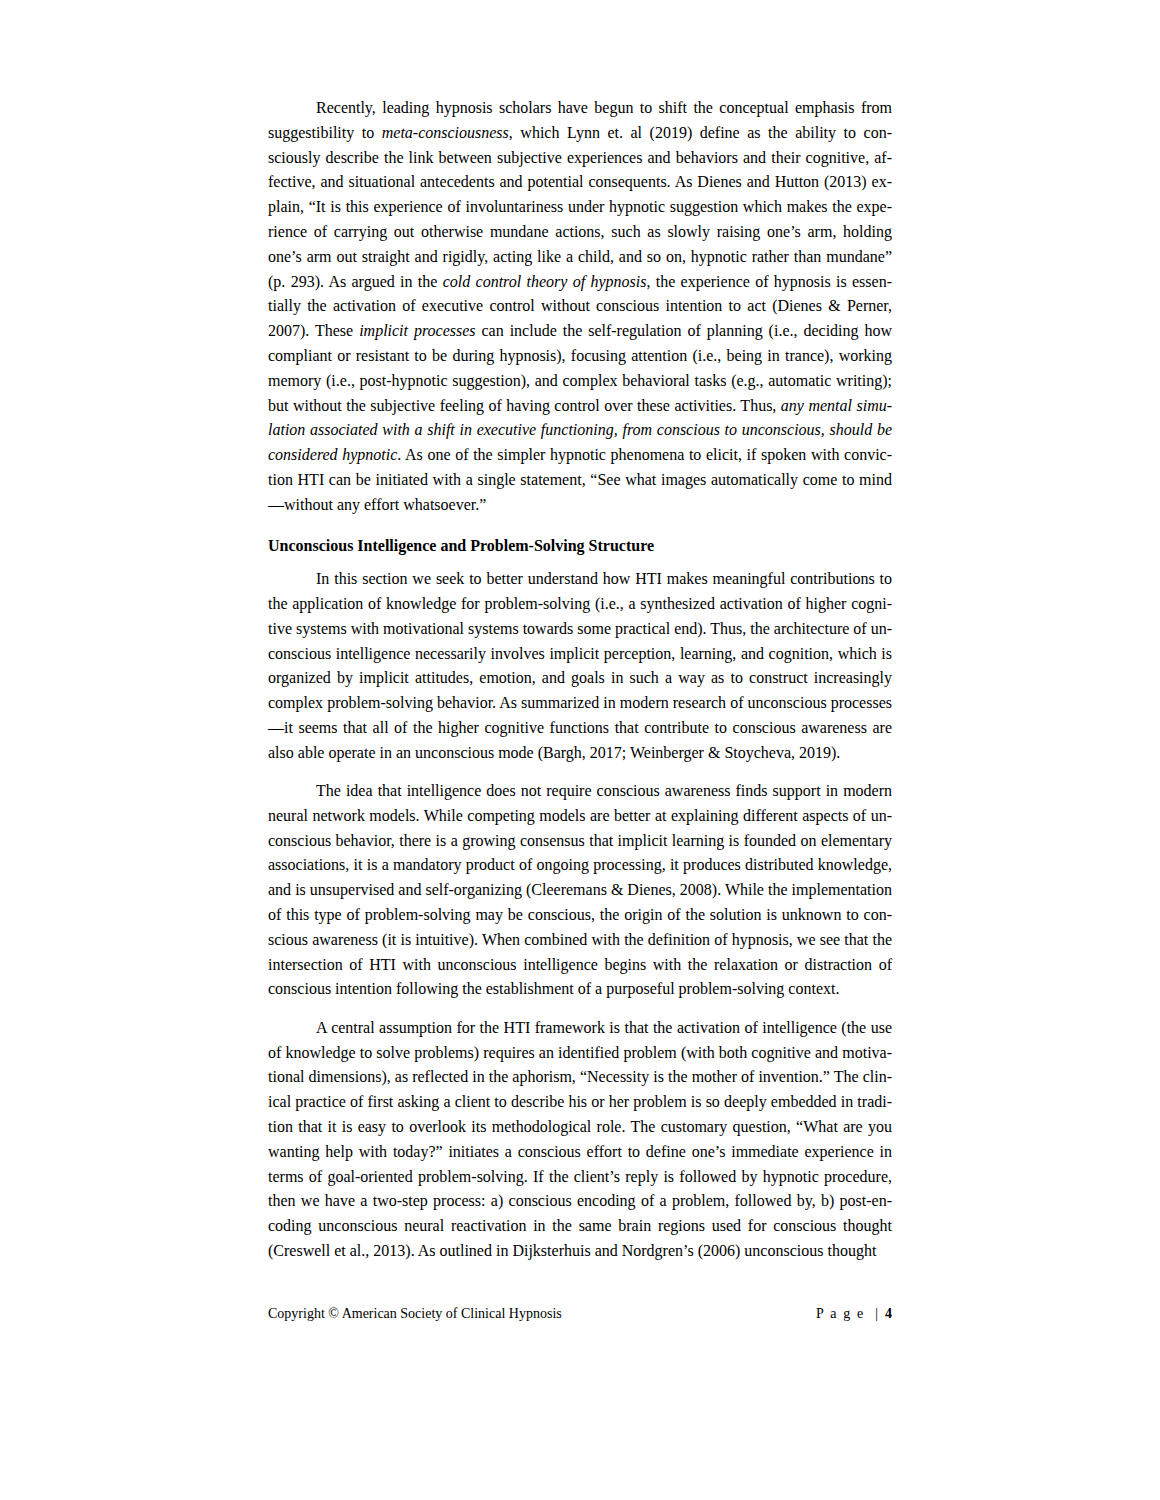Recently, leading hypnosis scholars have begun to shift the conceptual emphasis from suggestibility to meta-consciousness, which Lynn et. al (2019) define as the ability to consciously describe the link between subjective experiences and behaviors and their cognitive, affective, and situational antecedents and potential consequents. As Dienes and Hutton (2013) explain, “It is this experience of involuntariness under hypnotic suggestion which makes the experience of carrying out otherwise mundane actions, such as slowly raising one’s arm, holding one’s arm out straight and rigidly, acting like a child, and so on, hypnotic rather than mundane” (p. 293). As argued in the cold control theory of hypnosis, the experience of hypnosis is essentially the activation of executive control without conscious intention to act (Dienes & Perner, 2007). These implicit processes can include the self-regulation of planning (i.e., deciding how compliant or resistant to be during hypnosis), focusing attention (i.e., being in trance), working memory (i.e., post-hypnotic suggestion), and complex behavioral tasks (e.g., automatic writing); but without the subjective feeling of having control over these activities. Thus, any mental simulation associated with a shift in executive functioning, from conscious to unconscious, should be considered hypnotic. As one of the simpler hypnotic phenomena to elicit, if spoken with conviction HTI can be initiated with a single statement, “See what images automatically come to mind—without any effort whatsoever.”
Unconscious Intelligence and Problem-Solving Structure
In this section we seek to better understand how HTI makes meaningful contributions to the application of knowledge for problem-solving (i.e., a synthesized activation of higher cognitive systems with motivational systems towards some practical end). Thus, the architecture of unconscious intelligence necessarily involves implicit perception, learning, and cognition, which is organized by implicit attitudes, emotion, and goals in such a way as to construct increasingly complex problem-solving behavior. As summarized in modern research of unconscious processes—it seems that all of the higher cognitive functions that contribute to conscious awareness are also able operate in an unconscious mode (Bargh, 2017; Weinberger & Stoycheva, 2019).
The idea that intelligence does not require conscious awareness finds support in modern neural network models. While competing models are better at explaining different aspects of unconscious behavior, there is a growing consensus that implicit learning is founded on elementary associations, it is a mandatory product of ongoing processing, it produces distributed knowledge, and is unsupervised and self-organizing (Cleeremans & Dienes, 2008). While the implementation of this type of problem-solving may be conscious, the origin of the solution is unknown to conscious awareness (it is intuitive). When combined with the definition of hypnosis, we see that the intersection of HTI with unconscious intelligence begins with the relaxation or distraction of conscious intention following the establishment of a purposeful problem-solving context.
A central assumption for the HTI framework is that the activation of intelligence (the use of knowledge to solve problems) requires an identified problem (with both cognitive and motivational dimensions), as reflected in the aphorism, “Necessity is the mother of invention.” The clinical practice of first asking a client to describe his or her problem is so deeply embedded in tradition that it is easy to overlook its methodological role. The customary question, “What are you wanting help with today?” initiates a conscious effort to define one’s immediate experience in terms of goal-oriented problem-solving. If the client’s reply is followed by hypnotic procedure, then we have a two-step process: a) conscious encoding of a problem, followed by, b) post-encoding unconscious neural reactivation in the same brain regions used for conscious thought (Creswell et al., 2013). As outlined in Dijksterhuis and Nordgren’s (2006) unconscious thought
Copyright © American Society of Clinical Hypnosis
P a g e | 4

*Exercise directions*: Line by line, write out the data above exactly, without the pictures.

*Finished exercise*:
Recently, leading hypnosis scholars have begun to shift the conceptual emphasis from suggestibility to meta-consciousness, which Lynn et. al (2019) define as the ability to consciously describe the link between subjective experiences and behaviors and their cognitive, affective, and situational antecedents and potential consequents. As Dienes and Hutton (2013) explain, “It is this experience of involuntariness under hypnotic suggestion which makes the experience of carrying out otherwise mundane actions, such as slowly raising one’s arm, holding one’s arm out straight and rigidly, acting like a child, and so on, hypnotic rather than mundane” (p. 293). As argued in the cold control theory of hypnosis, the experience of hypnosis is essentially the activation of executive control without conscious intention to act (Dienes & Perner, 2007). These implicit processes can include the self-regulation of planning (i.e., deciding how compliant or resistant to be during hypnosis), focusing attention (i.e., being in trance), working memory (i.e., post-hypnotic suggestion), and complex behavioral tasks (e.g., automatic writing); but without the subjective feeling of having control over these activities. Thus, any mental simulation associated with a shift in executive functioning, from conscious to unconscious, should be considered hypnotic. As one of the simpler hypnotic phenomena to elicit, if spoken with conviction HTI can be initiated with a single statement, “See what images automatically come to mind—without any effort whatsoever.”
Unconscious Intelligence and Problem-Solving Structure
In this section we seek to better understand how HTI makes meaningful contributions to the application of knowledge for problem-solving (i.e., a synthesized activation of higher cognitive systems with motivational systems towards some practical end). Thus, the architecture of unconscious intelligence necessarily involves implicit perception, learning, and cognition, which is organized by implicit attitudes, emotion, and goals in such a way as to construct increasingly complex problem-solving behavior. As summarized in modern research of unconscious processes—it seems that all of the higher cognitive functions that contribute to conscious awareness are also able operate in an unconscious mode (Bargh, 2017; Weinberger & Stoycheva, 2019).
The idea that intelligence does not require conscious awareness finds support in modern neural network models. While competing models are better at explaining different aspects of unconscious behavior, there is a growing consensus that implicit learning is founded on elementary associations, it is a mandatory product of ongoing processing, it produces distributed knowledge, and is unsupervised and self-organizing (Cleeremans & Dienes, 2008). While the implementation of this type of problem-solving may be conscious, the origin of the solution is unknown to conscious awareness (it is intuitive). When combined with the definition of hypnosis, we see that the intersection of HTI with unconscious intelligence begins with the relaxation or distraction of conscious intention following the establishment of a purposeful problem-solving context.
A central assumption for the HTI framework is that the activation of intelligence (the use of knowledge to solve problems) requires an identified problem (with both cognitive and motivational dimensions), as reflected in the aphorism, “Necessity is the mother of invention.” The clinical practice of first asking a client to describe his or her problem is so deeply embedded in tradition that it is easy to overlook its methodological role. The customary question, “What are you wanting help with today?” initiates a conscious effort to define one’s immediate experience in terms of goal-oriented problem-solving. If the client’s reply is followed by hypnotic procedure, then we have a two-step process: a) conscious encoding of a problem, followed by, b) post-encoding unconscious neural reactivation in the same brain regions used for conscious thought (Creswell et al., 2013). As outlined in Dijksterhuis and Nordgren’s (2006) unconscious thought
Copyright © American Society of Clinical Hypnosis
P a g e | 4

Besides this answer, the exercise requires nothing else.